Pariser Haute Couture

Transparente Erotik und weibliches «Morphing». Wenn sich vor Ihnen eine Frau, die soeben noch ein korsettiertes Pelzkleid trug, in ein James Bond Girl im Ganzkörper-Kampfanzug verwandelt, dann nennt sich das «Morphing». Stardesigner Jean-Paul Gaultier definiert diesen Begriff als «Metamorphose durch ständiges Gleiten».
Und so glitten die Mannequins auf seinem Defilee aus ihren Röcken und Kleidern - und liefen am Ende der Schau in weißen, schwarzen und grauen Taucheranzug ähnlichen Bodys über den Laufsteg.

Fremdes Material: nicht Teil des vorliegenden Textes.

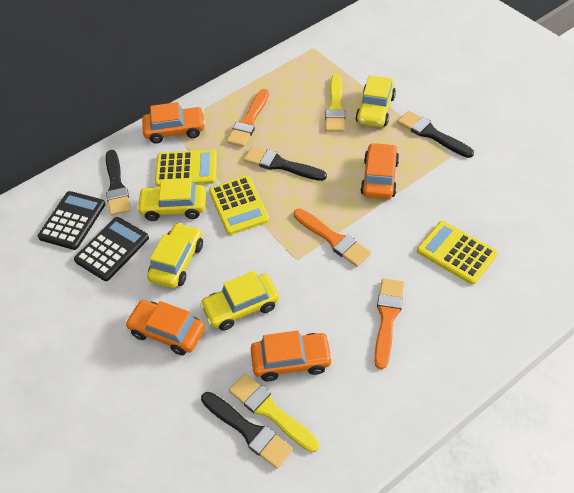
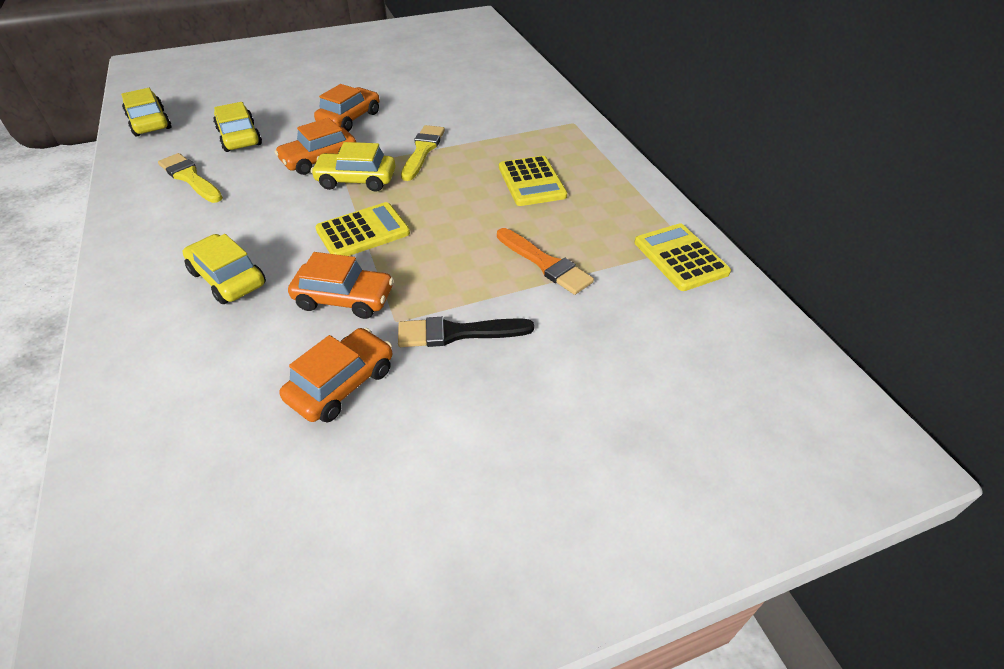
black brush: [106,150,131,216] [201,392,293,469] [244,146,327,181] [397,111,474,158] = 4 -> [398,317,534,347] = 1
black calculator: [38,191,105,250] [74,217,149,281] = 2 -> none = 0
orange brush: [227,89,269,147] [294,209,371,267] [374,278,404,369] = 3 -> [497,228,594,295] = 1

Die Kollektion des «enfant terrible» der französischen Designer bildete den abschließenden Höhepunkt der viertägigen Pariser Haute-Couture-Schauen Herbst/Winter 2003-2004 und war wie immer - extravagant und abwechslungsreich.

«Corps à Corps» nennt Gaultier diese Ganzkörper-Bodys aus Wolle, Jersey oder Latex, die die Mannequins unter den Kreationen trugen, deren Namen ebenso fantasievoll und ausgefallen waren wie die Modelle. So versteckt sich hinter dem Wort «Zoom» ein übergroßes Fliegerblouson aus braunem Leder und goldfarbenem Pelzkragen, zu dem ein mit bunten Blumenmotiven gemusterter «Corps à Corps» getragen wird, der nur noch das Gesicht frei lässt. Doch viel raffinierter ist das Modell «Adler mit zwei Köpfen». Es besteht aus einem schwarzen, tief dekolletierten und korsettierten Veloursabendkleid, unter dem ein weißer Ganzkörper-Body getragen wird.

Die «Corps à Corps» haben Gaultier viel Applaus eingebracht, der aber auch seinen paillettenverzierten Musselin-Kleidern galt, die natürlich auch ohne diese «zweite Haut» getragen werden können - es sei denn es handelt sich um das Modell «Morphing», das Kostüm und Hosenanzug in einem ist. Die Mannequins stolzierten mit so hochhackigen Schuhen über den Laufsteg, dass viele umgeknickt sind, so wie Linda Evangelista, die bei Chanel die Braut war. Bei Gaultier lief das Star-Mannequin ebenfalls mit: Doch diesmal als Metamorphose-Frau im schwarzen «Corps à Corps» und Chapeau claque.

Ungaro setzt auf hautenge und tief dekolletierte Eleganz in Weiß und Schwarz. Die Kostüme mit den wadenlangen, eng anliegenden Röcken wären einfach nur schön und elegant, hätten die taillierten Jacken nicht diesen Schalkragen, der bis tief zum Bauchnabel reicht: Statt Bein zeigt die modebewusste Frau bei Ungaro mehr Busen. Besonders verführerisch sind auch die Abendkleider aus Seide, Musselin oder Velours, die sich wie eine zweite Haut dem weiblichen Körper anpassen. In kleinen und vorsichtigen Schritten gehen die Mannequins in diesen meist schwarzen Luxuskreationen, zu denen sie bunte, mit Pailletten verzierte kurze Boleros tragen, über den Laufsteg.

Bei Hanae Mori herrscht eher klassische Weiblichkeit vor: Die knielangen Falten- und Glockenröcke schwingen beim Gehen lustig um die Beine und die weit geschnittenen, langen schwarzen Hosen aus Organza und Satin zaubern eine schmale, längliche Silhouette herbei. Taillierte, mit Strass verzierte Seidenjacken in Gold und Bordeauxrot runden das elegante Frauenbild ab.

Givenchy setzt alles auf die Farbe Schwarz, die Lieblingsfarbe der 1993 gestorbenen Schauspielerin Audrey Hepburn, die einst die Muse des Gründers des legendären Modehauses war. Wer diese Kreationen aus Kaschmir, Seide, Satin und Musselin tragen möchte, braucht eine schlanke, makellose Figur - daran ändern auch die riesigen Schleifen im Rücken, auf der Hüfte oder an den Schultern nichts. Für den Abend schlägt der junge Modeschöpfer Julien Macdonald ein irisierendes, schwarzes Stufenkleid aus Cellophan vor. Warme Stoffe und dicke Pelze gehören nicht zu der kommenden Herbst- und Wintergarderobe der modebewussten Frau, sondern viel in luftige und leichte Stoffe gehüllte Weiblichkeit, die großzügig die Anatomie der Frau enthüllt.